The talented Paddy Considine can’t win ‘em all in this tragic boxing film

The talented Paddy Considine can’t win ‘em all in this tragic boxing film

Joyce Glasser reviews Journeyman (March 30, 2018) Cert. 12A, 92 min.

It was twenty years ago that Burton Upon Trent-born actor Paddy Considine treated the world to a remarkable, chilling performance as the disturbed Morell in Shane Meadows’ A Room for Romeo Brass. And it was just last year that he wowed a sold-out West End theatre crowd with his lead performance in Ferryman, set in the 1980s during the Irish Troubles. Considine’s impressive debut as a writer/director, Tyrannosaur in 2011 revealed two other facets to this talented man. The acting on show in Journeyman, Considine’s second film as writer/director and his first as writer/director/actor, is solid enough, but is let down by the script.

Like many of Considine films (he was terrific in the downbeat The Last Resort and Dead Man’s Shoes) Tryrannosaur, which begins with an unemployed widower kicking his dog to death, focuses on a troubled character. In Journeyman Considine puts himself through the ringer.

But Journeyman begins with happiness so that Considine fans, and boxing movie fans, are held in suspense awaiting the troubled part. Matty Burton returns from a run to his expensive modernist house (in Sheffield) where his family await him. A happily married new father he plays with his adorable daughter Mia and then, turning her highchair away, makes love to his attractive, adoring wife and rock, Emma (Jodie Whittaker). Considine sets up the story so that we see all there is to lose, and Emma is worried, even if she tries not to show it.

Burton is in his early forties and instead of retiring he is defending his middleweight boxing champion title against a much younger man, Andre Bryte (Anthony Welsh). Emma does not attend the match, but she attends a press conference in which she frowns with anticipation as Bryte threatens to do damage to his opponent, and warns that the fight will be a life changer for Burton.

Bryte is not a villain as it happens. He later earns redemption by apologising to Burton and admitting he was ‘naïve’ in saying those things just to increase ticket sales. In this film, there are no villains, just fate and the risk of a deadly sport.

Contrary to our expectations, Burton wins the match on points, but Bryte does inflict a life changing blow on Burton – one that manifests itself after he returns home to the relieved Emma, brandishing the trophy belt. Burton suffers a terrible headache, collapses, and is brought back from hospital some time later a near vegetable, with severe memory loss and erratic fits of violence.

Paddy Considine in Journeyman - Credit IMDB

Paddy Considine in Journeyman

This isn’t exactly where the film goes downhill, because it never is very convincing.

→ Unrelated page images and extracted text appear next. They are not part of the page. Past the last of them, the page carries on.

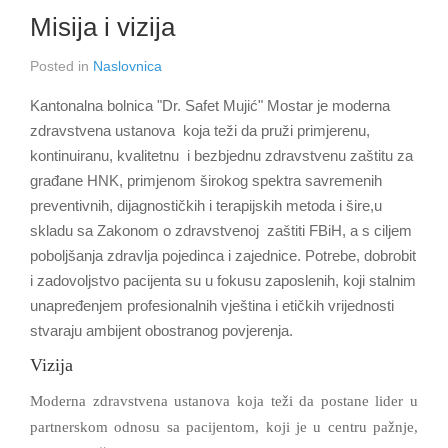
Misija i vizija
Posted in
Naslovnica
Kantonalna bolnica "Dr. Safet Mujić" Mostar je moderna
zdravstvena ustanova koja teži da pruži primjerenu,
kontinuiranu, kvalitetnu i bezbjednu zdravstvenu zaštitu za
građane HNK, primjenom širokog spektra savremenih
preventivnih, dijagnostičkih i terapijskih metoda i šire,u
skladu sa Zakonom o zdravstvenoj zaštiti FBiH, a s ciljem
poboljšanja zdravlja pojedinca i zajednice. Potrebe, dobrobit
i zadovoljstvo pacijenta su u fokusu zaposlenih, koji stalnim
unapređenjem profesionalnih vještina i etičkih vrijednosti
stvaraju ambijent obostranog povjerenja.
Vizija
Moderna zdravstvena ustanova koja teži da postane lider u
partnerskom odnosu sa pacijentom, koji je u centru pažnje,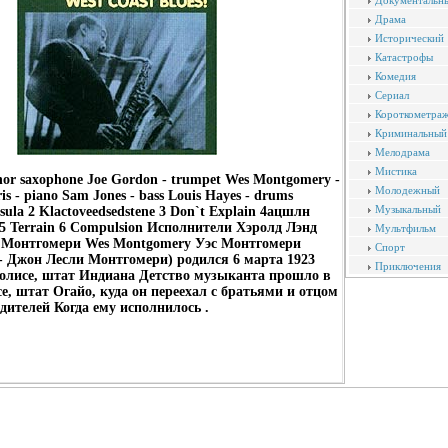
Документальн
Драма
Исторический
Катастрофы
Комедия
Сериал
Короткометра
Криминальный
Мелодрама
Мистика
nor saxophone Joe Gordon - trumpet Wes Montgomery -
Молодежный
is - piano Sam Jones - bass Louis Hayes - drums
Музыкальный
ula 2 Klactoveedsedstene 3 Don`t Explain 4ацшлн
 5 Terrain 6 Compulsion Исполнители Хэролд Лэнд
Мультфильм
с Монтгомери Wes Montgomery Уэс Монтгомери
Спорт
- Джон Лесли Монтгомери) родился 6 марта 1923
Приключения
олисе, штат Индиана Детство музыканта прошло в
 штат Огайо, куда он переехал с братьями и отцом
дителей Когда ему исполнилось .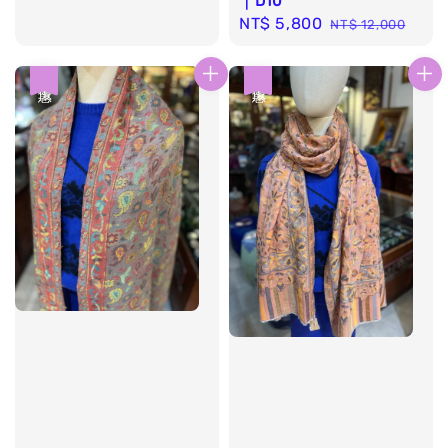
｜D10
Sale
NT$ 5,800
Regular
NT$ 12,000
price
price
優惠
優惠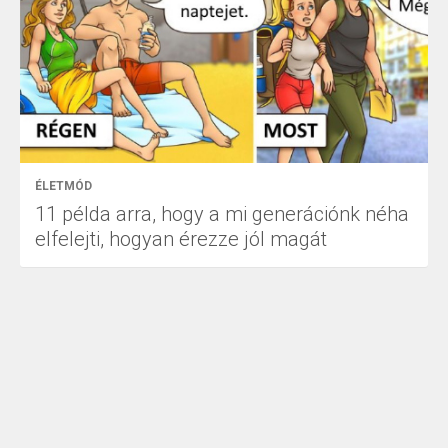
ÉLETMÓD
11 példa arra, hogy a mi generációnk néha
elfelejti, hogyan érezze jól magát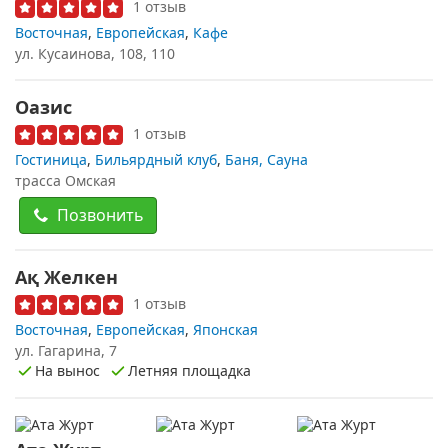
1 отзыв
Восточная
,
Европейская
,
Кафе
ул. Кусаинова, 108, 110
Оазис
1 отзыв
Гостиница
,
Бильярдный клуб
,
Баня, Сауна
трасса Омская
Позвонить
Ақ Желкен
1 отзыв
Восточная
,
Европейская
,
Японская
ул. Гагарина, 7
На вынос
Летняя площадка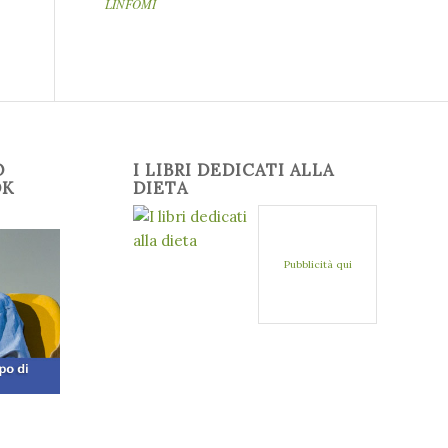
LINFOMI
O
I LIBRI DEDICATI ALLA
OK
DIETA
Pubblicità qui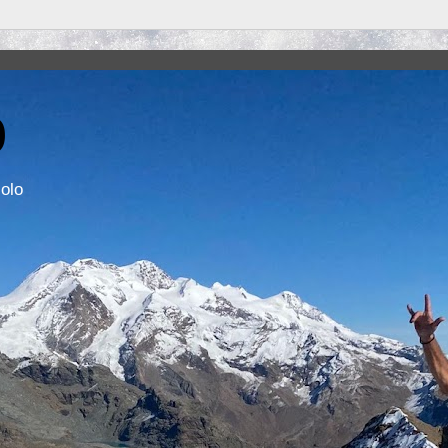
o
solo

Considine trained five days a week with a professional trainer in Sheffield and followed a sports nutritionist’s diet, but he never looks like a fighter capable of going the distance with the muscular Bryte.

But credibility is really challenged when Emma fails to hire either a full or part-time carer for her husband, a child minder for Mia or even a cleaning person. Sure, they have to watch their money now that Burton is an invalid, but there is surely insurance money and savings as he hints to a television interviewer that he might retire after the fight.

The inexplicable absence of a carer, cleaner or child minder sets the stage for Burton to find a novel way to stop Mia from crying while Emma is vacuuming upstairs. Already frightened for her life (Burton has slapped her) Emma has had it and leaves Burton to his manager and boxing friends, who have been curiously absent since his hospitalisation.

Journeyman has to compete with some superb boxing movies, some of which are based on fascinating true stories, like last year’s Bleed for This. It does this by focusing less on the fighting and physical injury than on the mental injury, an area that has not been as widely covered and could use more exposure. Though his performance might be weakened by the challenge of directing himself, a scene where Burton struggles to make tea or his phone conversation with Emma, as he stares out the window looking for her, will pull at your heart strings.

The repercussions of repeated blows in football were covered in the disappointing, but informative biopic Concussion, but Journeyman does not do the same for boxing injuries. We see Burton benefitting from physical therapy, but where are the MRI scans and Emma’s discussions with a psychiatrist or neurosurgeon about the mental scars that have forced her to abandon the love of her life?

Nor do we see Burton or Emma (she does not seem to have any friends of her own) doing research on, let alone publicising mental injuries and the often long-term effects of being knocked about. Maybe that’s the point of the film; that Burton is accustomed to taking life’s blows without apportioning blame or asking questions.

Burton does give a courageous talk at a dinner in his honour, where he confirms his love of boxing and exonerates Bryte, his new friend. We never learn whether the dinner was organised to raise money for brain injured boxers, or just as a social affair to honour Burton, but suspect it is the latter. He’s not a showman like Bryte.

But the final scene hints at something darker that is underdeveloped. We watch a convalescent Burton getting back to, what is for him, some semblance of a normal life. He is in the gym, training young boys to dodge the blows that might one day ruin or end their lives.